What to do:
Go through the records below and report each line with "Temperatura" in it.

Data records Block Start

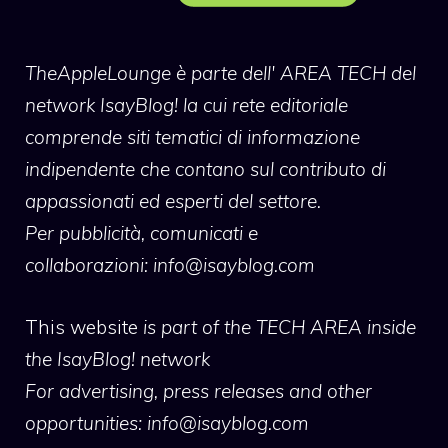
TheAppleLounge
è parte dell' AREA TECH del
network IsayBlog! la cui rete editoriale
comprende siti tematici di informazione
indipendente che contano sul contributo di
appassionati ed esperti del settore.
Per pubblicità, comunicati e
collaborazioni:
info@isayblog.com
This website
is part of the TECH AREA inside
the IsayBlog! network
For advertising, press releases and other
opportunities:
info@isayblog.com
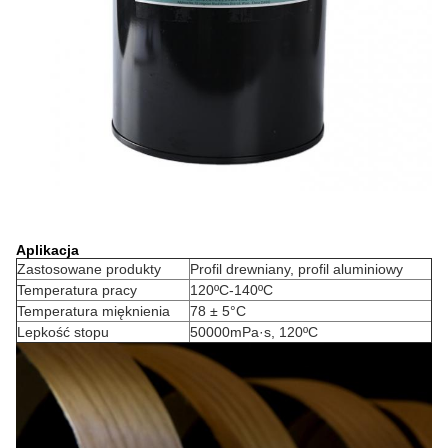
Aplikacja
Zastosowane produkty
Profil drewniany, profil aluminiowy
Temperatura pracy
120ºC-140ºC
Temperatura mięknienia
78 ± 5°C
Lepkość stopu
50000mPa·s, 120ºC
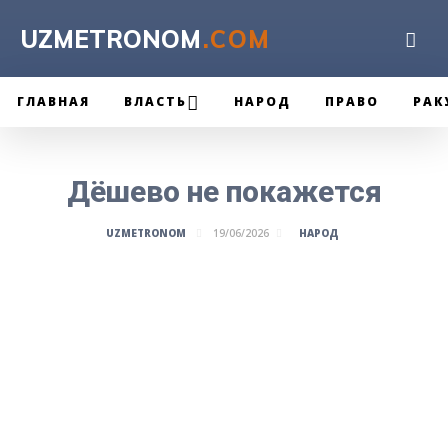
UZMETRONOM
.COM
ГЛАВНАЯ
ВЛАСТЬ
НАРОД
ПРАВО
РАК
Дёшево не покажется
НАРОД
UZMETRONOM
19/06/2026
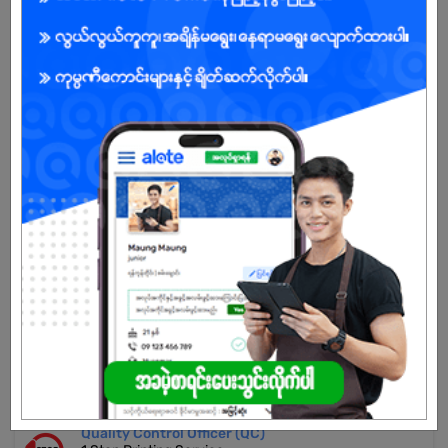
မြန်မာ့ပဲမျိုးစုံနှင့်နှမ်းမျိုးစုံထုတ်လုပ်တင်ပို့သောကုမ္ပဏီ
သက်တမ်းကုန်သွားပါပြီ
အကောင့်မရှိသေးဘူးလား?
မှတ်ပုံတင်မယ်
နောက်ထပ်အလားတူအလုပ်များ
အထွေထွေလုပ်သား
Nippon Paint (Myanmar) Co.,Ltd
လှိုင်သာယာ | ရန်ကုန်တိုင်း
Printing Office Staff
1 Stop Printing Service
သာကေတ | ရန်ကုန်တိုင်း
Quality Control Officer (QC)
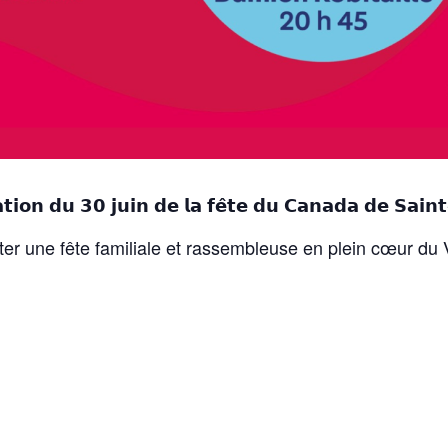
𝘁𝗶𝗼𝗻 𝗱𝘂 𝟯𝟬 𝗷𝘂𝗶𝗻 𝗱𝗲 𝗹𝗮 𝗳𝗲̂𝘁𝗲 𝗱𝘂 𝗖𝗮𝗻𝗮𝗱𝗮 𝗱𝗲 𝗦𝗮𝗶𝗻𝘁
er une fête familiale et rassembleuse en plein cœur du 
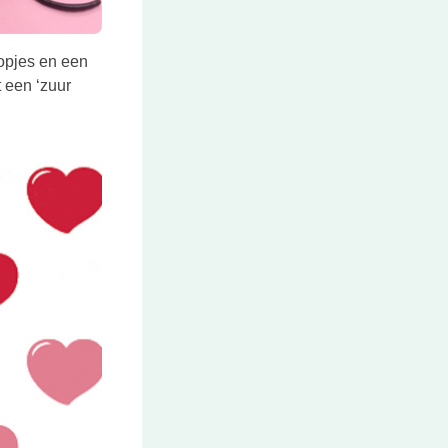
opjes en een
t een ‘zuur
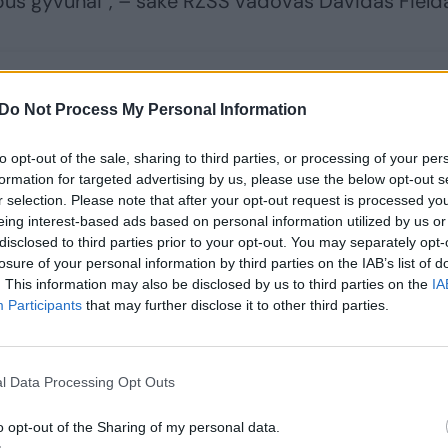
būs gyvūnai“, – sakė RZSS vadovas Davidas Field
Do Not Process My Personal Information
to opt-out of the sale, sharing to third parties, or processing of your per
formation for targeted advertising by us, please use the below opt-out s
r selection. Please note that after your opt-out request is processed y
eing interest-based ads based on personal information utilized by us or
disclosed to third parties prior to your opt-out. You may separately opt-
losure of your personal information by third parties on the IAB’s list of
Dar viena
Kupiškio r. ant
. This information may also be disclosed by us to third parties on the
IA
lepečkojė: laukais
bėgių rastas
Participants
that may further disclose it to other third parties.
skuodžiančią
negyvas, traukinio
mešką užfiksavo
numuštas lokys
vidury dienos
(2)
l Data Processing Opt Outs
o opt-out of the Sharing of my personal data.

Data records Block End

Task result:
Temperatura pracy
Temperatura mięknienia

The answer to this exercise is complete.